• _REQUIREMENT_:
Check each line of the records below and collect those that include the word "CROSS".

• _DATA FOR PROCESSING_:
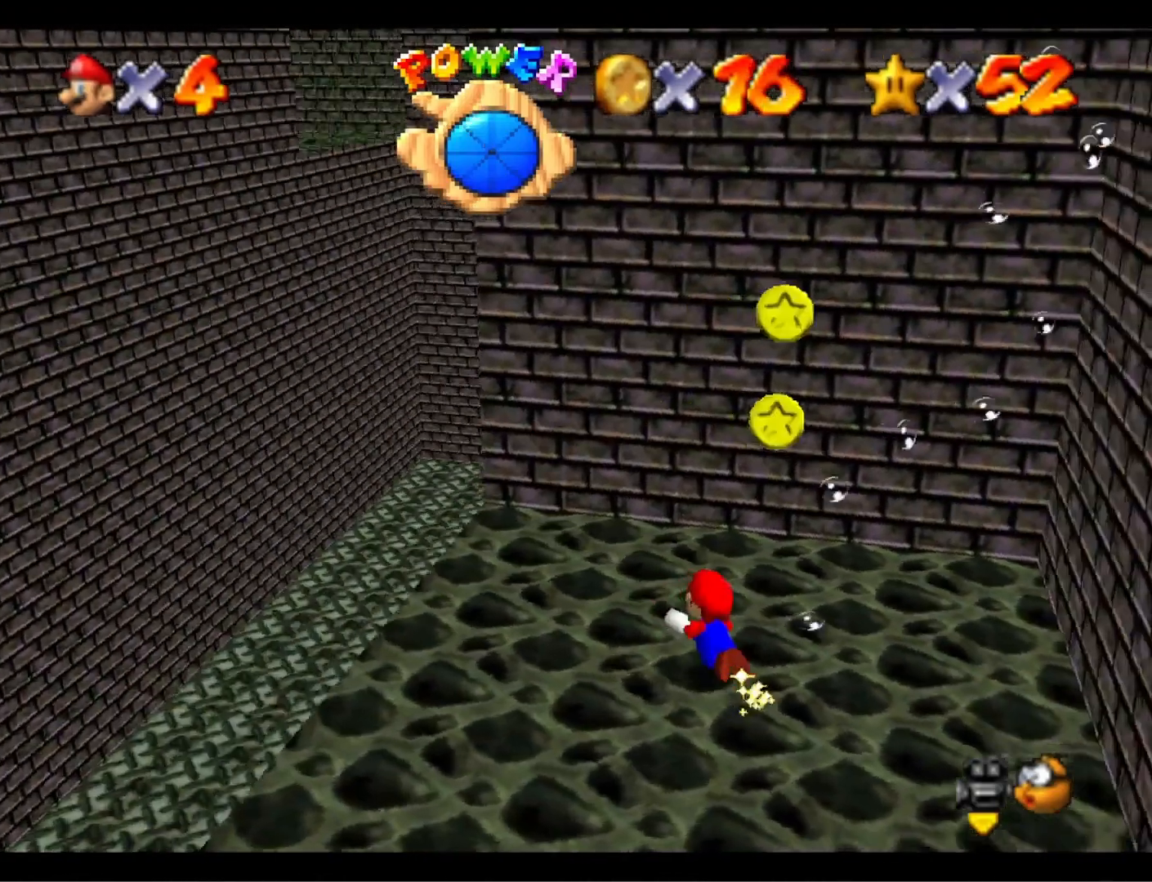
{"buttons": [], "left_stick": "right", "right_stick": "center", "events": [[400, "left_stick", "right"], [500, "right_stick", "center"]]}
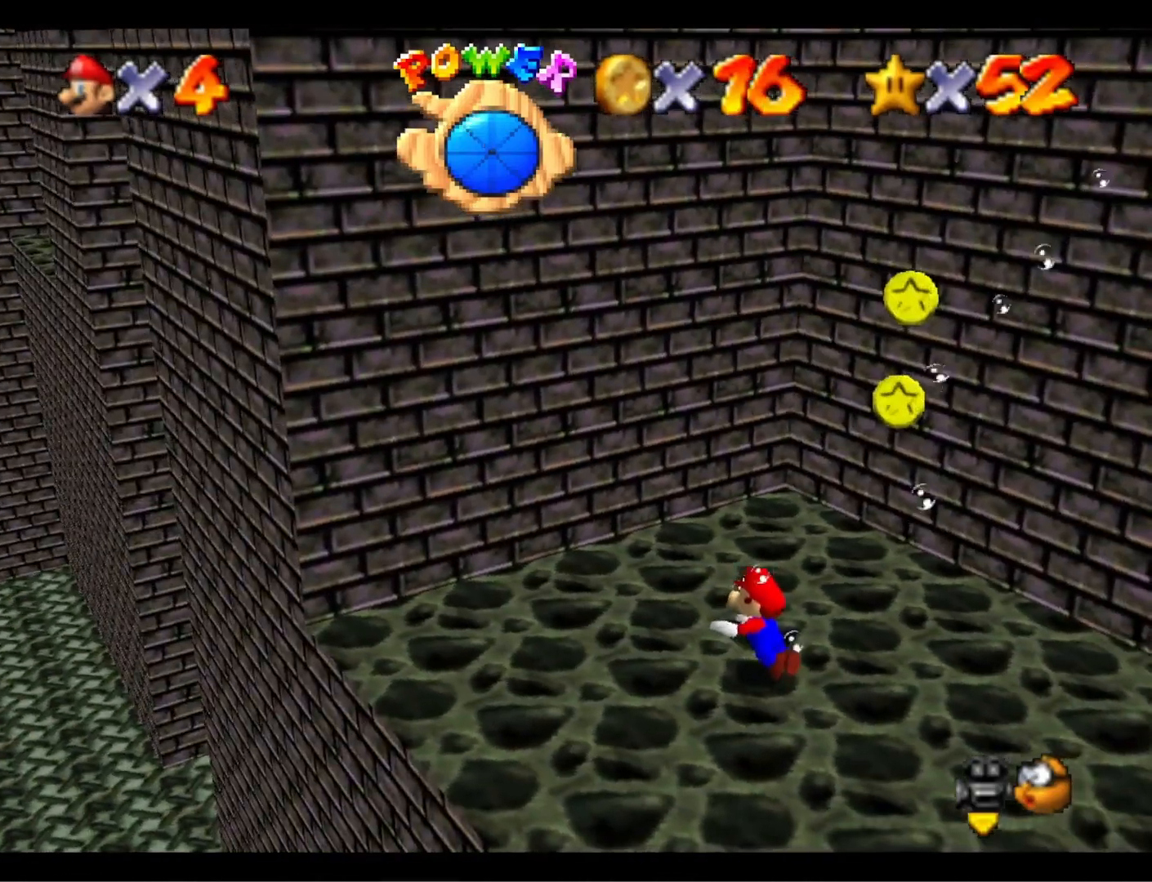
{"buttons": [], "left_stick": "right", "right_stick": "center", "events": [[233, "right_stick", "left"], [400, "right_stick", "center"]]}
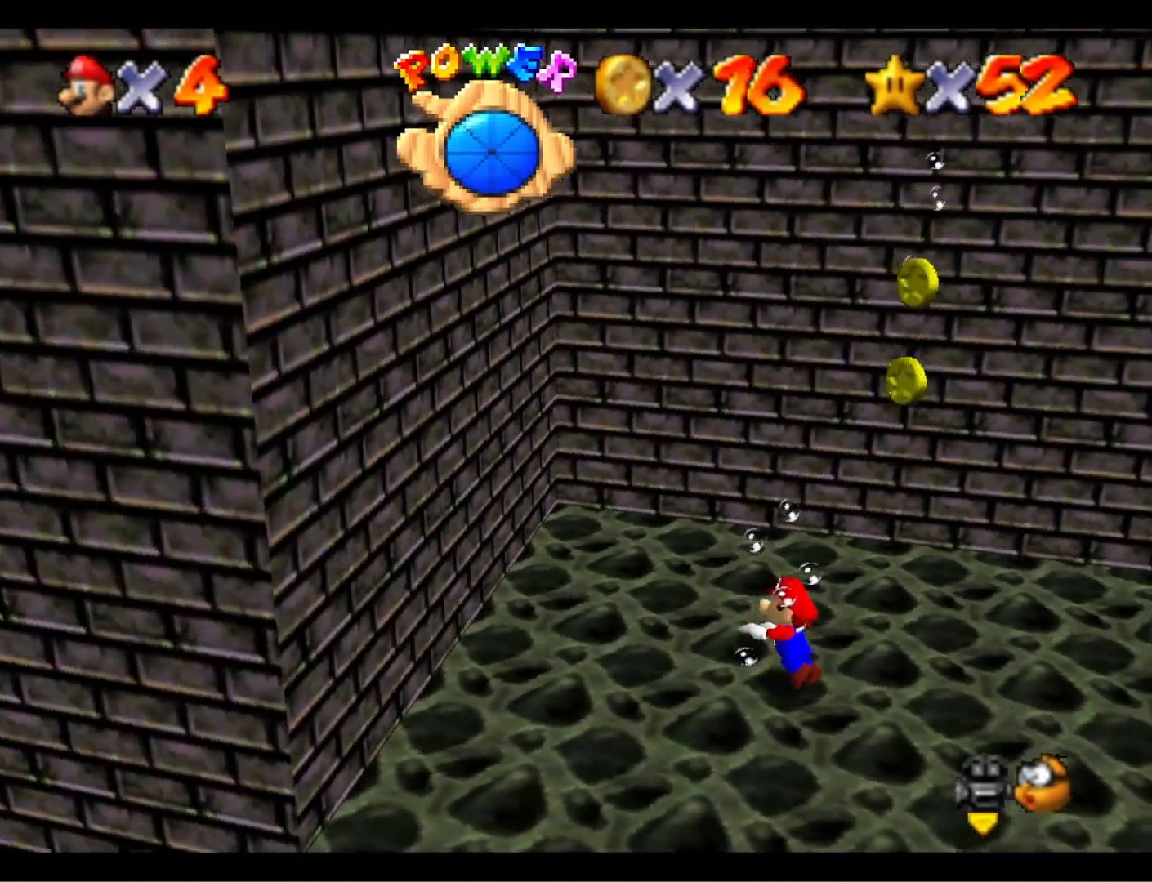
{"buttons": [], "left_stick": "right", "right_stick": "left", "events": [[67, "CROSS", "down"], [267, "CROSS", "up"], [367, "right_stick", "left"]]}
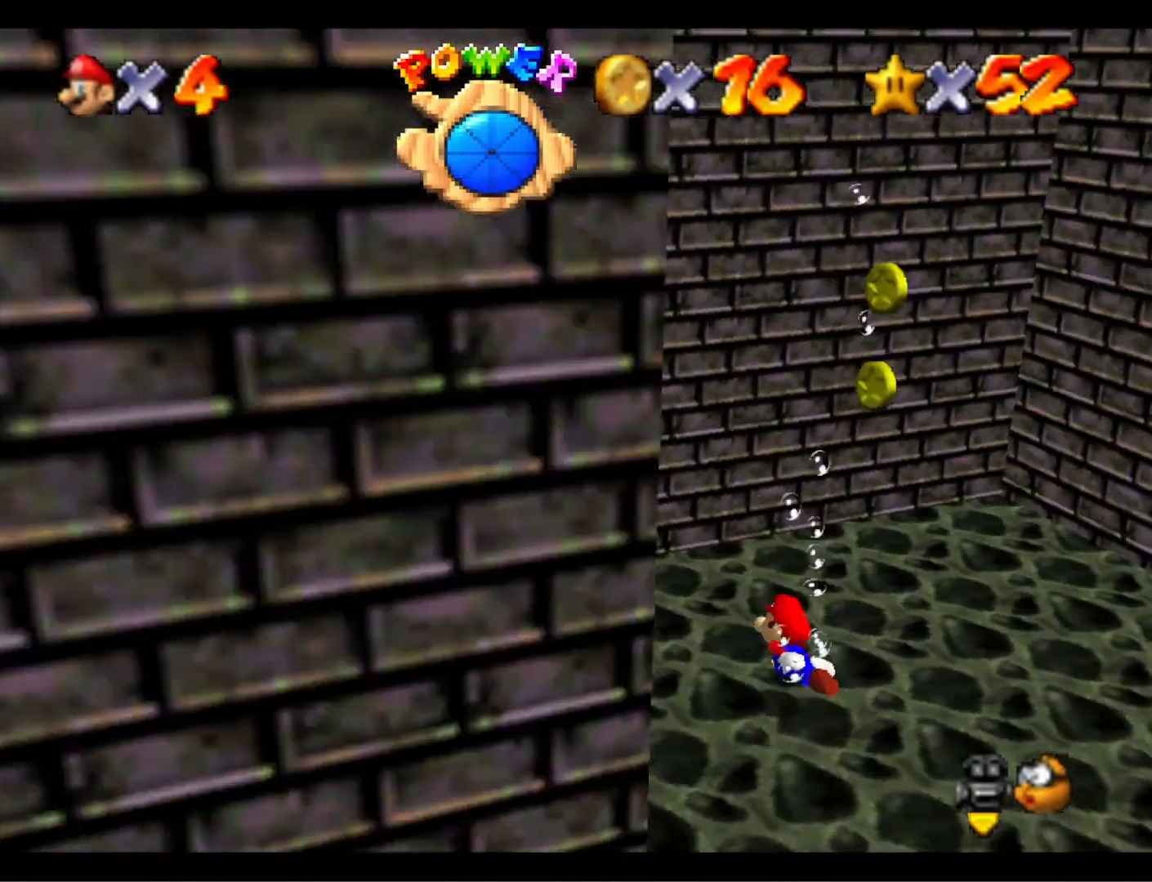
{"buttons": [], "left_stick": "right", "right_stick": "down-left", "events": [[33, "right_stick", "center"], [167, "CROSS", "down"], [400, "CROSS", "up"], [467, "right_stick", "down-left"]]}
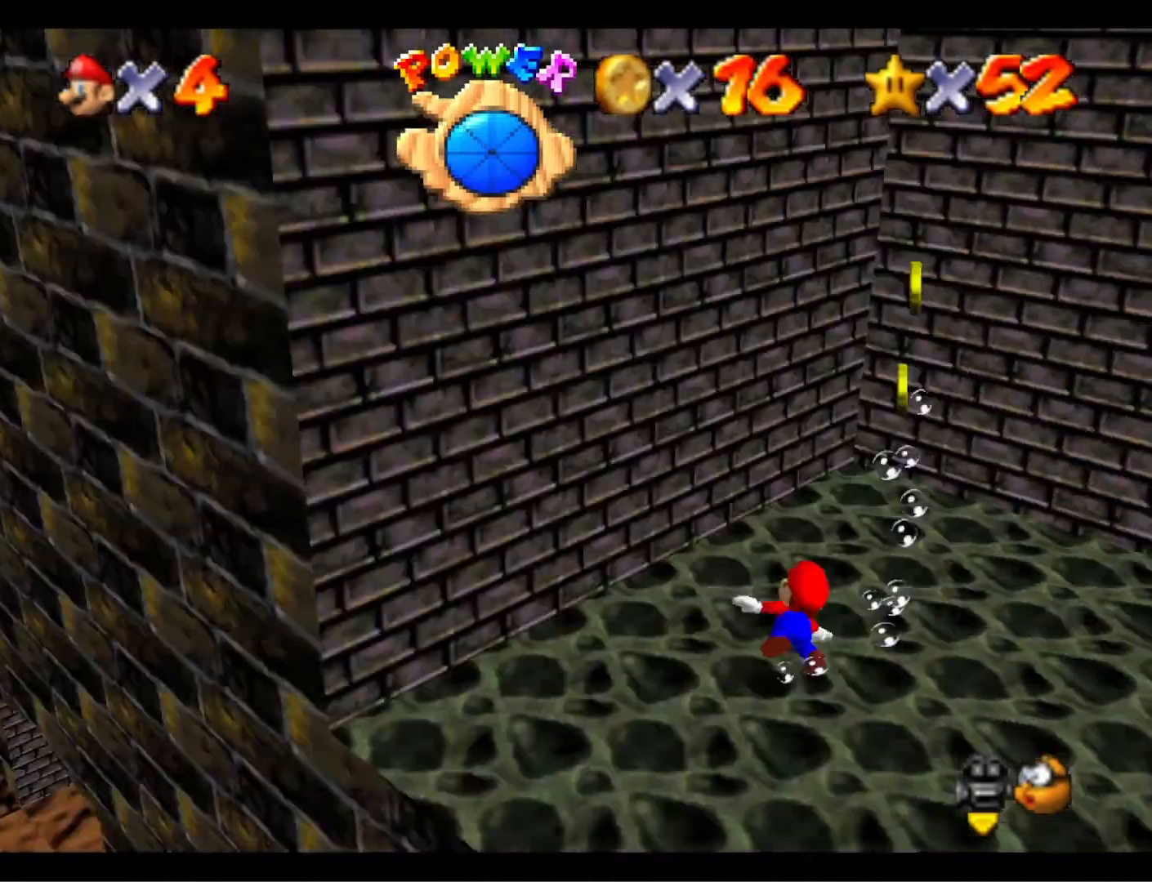
{"buttons": [], "left_stick": "right", "right_stick": "center", "events": [[100, "right_stick", "center"]]}
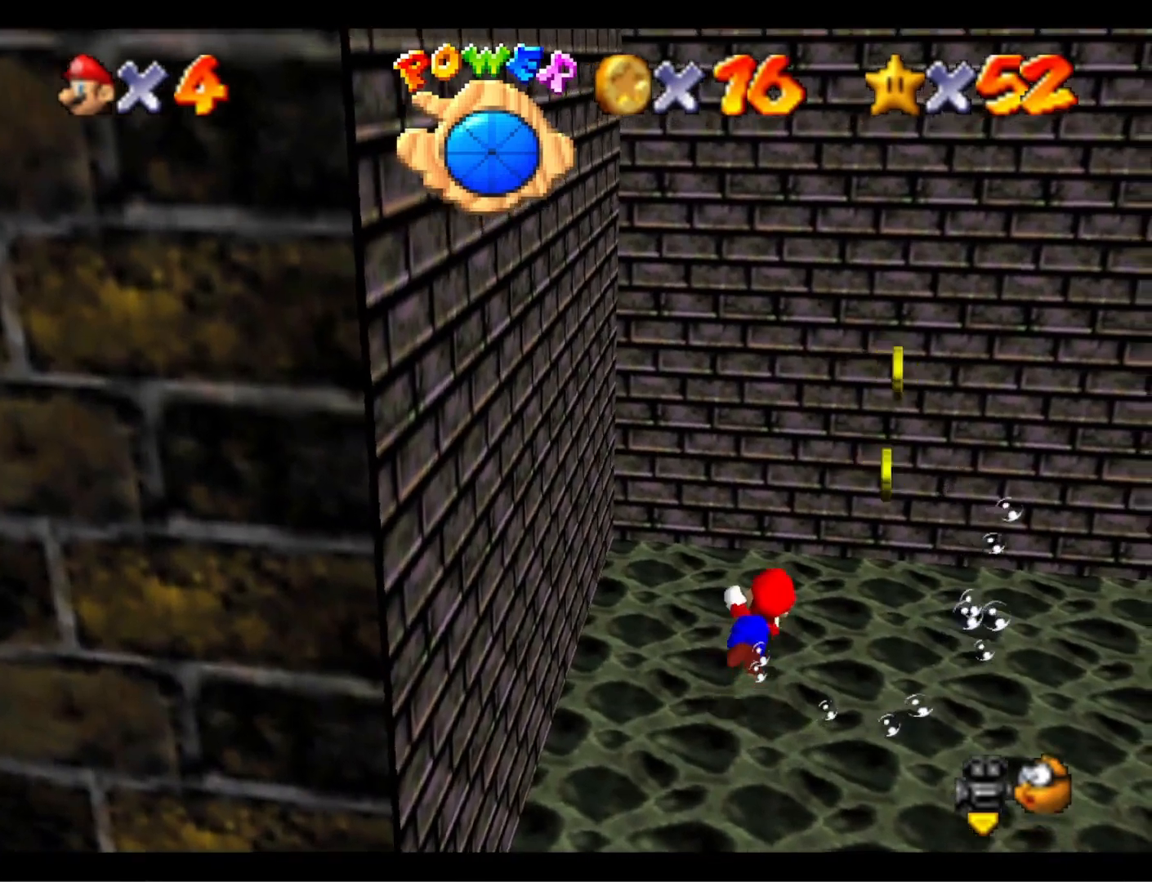
{"buttons": [], "left_stick": "right", "right_stick": "center", "events": [[33, "right_stick", "left"], [500, "right_stick", "center"]]}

• _EXERCISE SOLUTION_:
{"buttons": [], "left_stick": "right", "right_stick": "left", "events": [[67, "CROSS", "down"], [267, "CROSS", "up"], [367, "right_stick", "left"]]}
{"buttons": [], "left_stick": "right", "right_stick": "down-left", "events": [[33, "right_stick", "center"], [167, "CROSS", "down"], [400, "CROSS", "up"], [467, "right_stick", "down-left"]]}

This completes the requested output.